DATA EXTRACT:

·····

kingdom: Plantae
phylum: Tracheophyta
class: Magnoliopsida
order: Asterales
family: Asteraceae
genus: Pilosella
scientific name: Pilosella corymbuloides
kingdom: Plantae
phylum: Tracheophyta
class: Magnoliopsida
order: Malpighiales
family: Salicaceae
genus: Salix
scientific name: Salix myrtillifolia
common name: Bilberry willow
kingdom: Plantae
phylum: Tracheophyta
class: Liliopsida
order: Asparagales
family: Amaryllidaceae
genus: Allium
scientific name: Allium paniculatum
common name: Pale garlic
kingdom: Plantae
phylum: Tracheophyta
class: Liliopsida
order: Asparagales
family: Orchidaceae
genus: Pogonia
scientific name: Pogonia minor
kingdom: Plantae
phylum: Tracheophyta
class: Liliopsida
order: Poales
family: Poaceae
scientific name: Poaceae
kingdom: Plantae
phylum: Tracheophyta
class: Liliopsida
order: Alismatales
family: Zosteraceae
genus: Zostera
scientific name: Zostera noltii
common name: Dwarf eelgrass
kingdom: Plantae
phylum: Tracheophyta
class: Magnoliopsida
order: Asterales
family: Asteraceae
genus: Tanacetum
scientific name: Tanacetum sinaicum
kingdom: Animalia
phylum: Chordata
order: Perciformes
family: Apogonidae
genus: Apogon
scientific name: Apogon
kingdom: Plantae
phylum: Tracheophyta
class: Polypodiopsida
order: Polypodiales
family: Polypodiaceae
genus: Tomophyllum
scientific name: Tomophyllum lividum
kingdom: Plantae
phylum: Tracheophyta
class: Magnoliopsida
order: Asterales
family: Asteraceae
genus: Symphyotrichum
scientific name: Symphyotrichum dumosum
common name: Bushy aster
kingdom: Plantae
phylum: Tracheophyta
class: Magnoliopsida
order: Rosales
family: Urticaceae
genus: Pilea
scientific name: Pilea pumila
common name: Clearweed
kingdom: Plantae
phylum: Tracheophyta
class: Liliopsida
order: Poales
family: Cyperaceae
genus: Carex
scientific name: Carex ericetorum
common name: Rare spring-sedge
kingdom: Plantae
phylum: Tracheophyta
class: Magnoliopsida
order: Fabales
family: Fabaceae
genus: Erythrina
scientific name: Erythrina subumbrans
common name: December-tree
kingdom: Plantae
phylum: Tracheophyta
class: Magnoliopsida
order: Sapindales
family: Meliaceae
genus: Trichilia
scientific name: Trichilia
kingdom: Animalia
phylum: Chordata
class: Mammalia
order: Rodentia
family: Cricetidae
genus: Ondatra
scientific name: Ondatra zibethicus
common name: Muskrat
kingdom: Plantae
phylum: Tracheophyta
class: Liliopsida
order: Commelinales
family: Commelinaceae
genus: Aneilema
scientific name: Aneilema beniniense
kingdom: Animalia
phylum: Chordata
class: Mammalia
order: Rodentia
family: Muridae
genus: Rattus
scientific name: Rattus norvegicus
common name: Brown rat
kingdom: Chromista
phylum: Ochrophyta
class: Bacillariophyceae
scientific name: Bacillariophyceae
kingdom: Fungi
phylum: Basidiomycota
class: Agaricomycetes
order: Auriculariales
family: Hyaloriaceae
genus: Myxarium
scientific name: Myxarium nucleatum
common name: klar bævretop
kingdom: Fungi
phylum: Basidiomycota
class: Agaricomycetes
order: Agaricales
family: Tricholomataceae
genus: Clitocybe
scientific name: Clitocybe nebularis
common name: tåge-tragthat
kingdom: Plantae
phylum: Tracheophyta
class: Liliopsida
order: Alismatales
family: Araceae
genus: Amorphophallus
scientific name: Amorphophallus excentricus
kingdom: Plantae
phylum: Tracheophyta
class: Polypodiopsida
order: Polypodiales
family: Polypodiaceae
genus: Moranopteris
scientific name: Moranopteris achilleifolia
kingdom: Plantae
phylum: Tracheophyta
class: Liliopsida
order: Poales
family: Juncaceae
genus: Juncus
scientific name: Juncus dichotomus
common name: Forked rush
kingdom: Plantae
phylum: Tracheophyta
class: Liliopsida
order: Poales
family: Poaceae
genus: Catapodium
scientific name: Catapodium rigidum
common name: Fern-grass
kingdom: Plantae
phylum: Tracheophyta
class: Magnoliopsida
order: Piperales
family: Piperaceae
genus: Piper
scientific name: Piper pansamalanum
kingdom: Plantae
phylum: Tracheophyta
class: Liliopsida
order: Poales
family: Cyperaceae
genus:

·····

WHAT THIS TASK INVOLVES: Reproduce every line of the material above, word for word and in the same order.

TASK ANSWER:
kingdom: Plantae
phylum: Tracheophyta
class: Magnoliopsida
order: Asterales
family: Asteraceae
genus: Pilosella
scientific name: Pilosella corymbuloides
kingdom: Plantae
phylum: Tracheophyta
class: Magnoliopsida
order: Malpighiales
family: Salicaceae
genus: Salix
scientific name: Salix myrtillifolia
common name: Bilberry willow
kingdom: Plantae
phylum: Tracheophyta
class: Liliopsida
order: Asparagales
family: Amaryllidaceae
genus: Allium
scientific name: Allium paniculatum
common name: Pale garlic
kingdom: Plantae
phylum: Tracheophyta
class: Liliopsida
order: Asparagales
family: Orchidaceae
genus: Pogonia
scientific name: Pogonia minor
kingdom: Plantae
phylum: Tracheophyta
class: Liliopsida
order: Poales
family: Poaceae
scientific name: Poaceae
kingdom: Plantae
phylum: Tracheophyta
class: Liliopsida
order: Alismatales
family: Zosteraceae
genus: Zostera
scientific name: Zostera noltii
common name: Dwarf eelgrass
kingdom: Plantae
phylum: Tracheophyta
class: Magnoliopsida
order: Asterales
family: Asteraceae
genus: Tanacetum
scientific name: Tanacetum sinaicum
kingdom: Animalia
phylum: Chordata
order: Perciformes
family: Apogonidae
genus: Apogon
scientific name: Apogon
kingdom: Plantae
phylum: Tracheophyta
class: Polypodiopsida
order: Polypodiales
family: Polypodiaceae
genus: Tomophyllum
scientific name: Tomophyllum lividum
kingdom: Plantae
phylum: Tracheophyta
class: Magnoliopsida
order: Asterales
family: Asteraceae
genus: Symphyotrichum
scientific name: Symphyotrichum dumosum
common name: Bushy aster
kingdom: Plantae
phylum: Tracheophyta
class: Magnoliopsida
order: Rosales
family: Urticaceae
genus: Pilea
scientific name: Pilea pumila
common name: Clearweed
kingdom: Plantae
phylum: Tracheophyta
class: Liliopsida
order: Poales
family: Cyperaceae
genus: Carex
scientific name: Carex ericetorum
common name: Rare spring-sedge
kingdom: Plantae
phylum: Tracheophyta
class: Magnoliopsida
order: Fabales
family: Fabaceae
genus: Erythrina
scientific name: Erythrina subumbrans
common name: December-tree
kingdom: Plantae
phylum: Tracheophyta
class: Magnoliopsida
order: Sapindales
family: Meliaceae
genus: Trichilia
scientific name: Trichilia
kingdom: Animalia
phylum: Chordata
class: Mammalia
order: Rodentia
family: Cricetidae
genus: Ondatra
scientific name: Ondatra zibethicus
common name: Muskrat
kingdom: Plantae
phylum: Tracheophyta
class: Liliopsida
order: Commelinales
family: Commelinaceae
genus: Aneilema
scientific name: Aneilema beniniense
kingdom: Animalia
phylum: Chordata
class: Mammalia
order: Rodentia
family: Muridae
genus: Rattus
scientific name: Rattus norvegicus
common name: Brown rat
kingdom: Chromista
phylum: Ochrophyta
class: Bacillariophyceae
scientific name: Bacillariophyceae
kingdom: Fungi
phylum: Basidiomycota
class: Agaricomycetes
order: Auriculariales
family: Hyaloriaceae
genus: Myxarium
scientific name: Myxarium nucleatum
common name: klar bævretop
kingdom: Fungi
phylum: Basidiomycota
class: Agaricomycetes
order: Agaricales
family: Tricholomataceae
genus: Clitocybe
scientific name: Clitocybe nebularis
common name: tåge-tragthat
kingdom: Plantae
phylum: Tracheophyta
class: Liliopsida
order: Alismatales
family: Araceae
genus: Amorphophallus
scientific name: Amorphophallus excentricus
kingdom: Plantae
phylum: Tracheophyta
class: Polypodiopsida
order: Polypodiales
family: Polypodiaceae
genus: Moranopteris
scientific name: Moranopteris achilleifolia
kingdom: Plantae
phylum: Tracheophyta
class: Liliopsida
order: Poales
family: Juncaceae
genus: Juncus
scientific name: Juncus dichotomus
common name: Forked rush
kingdom: Plantae
phylum: Tracheophyta
class: Liliopsida
order: Poales
family: Poaceae
genus: Catapodium
scientific name: Catapodium rigidum
common name: Fern-grass
kingdom: Plantae
phylum: Tracheophyta
class: Magnoliopsida
order: Piperales
family: Piperaceae
genus: Piper
scientific name: Piper pansamalanum
kingdom: Plantae
phylum: Tracheophyta
class: Liliopsida
order: Poales
family: Cyperaceae
genus:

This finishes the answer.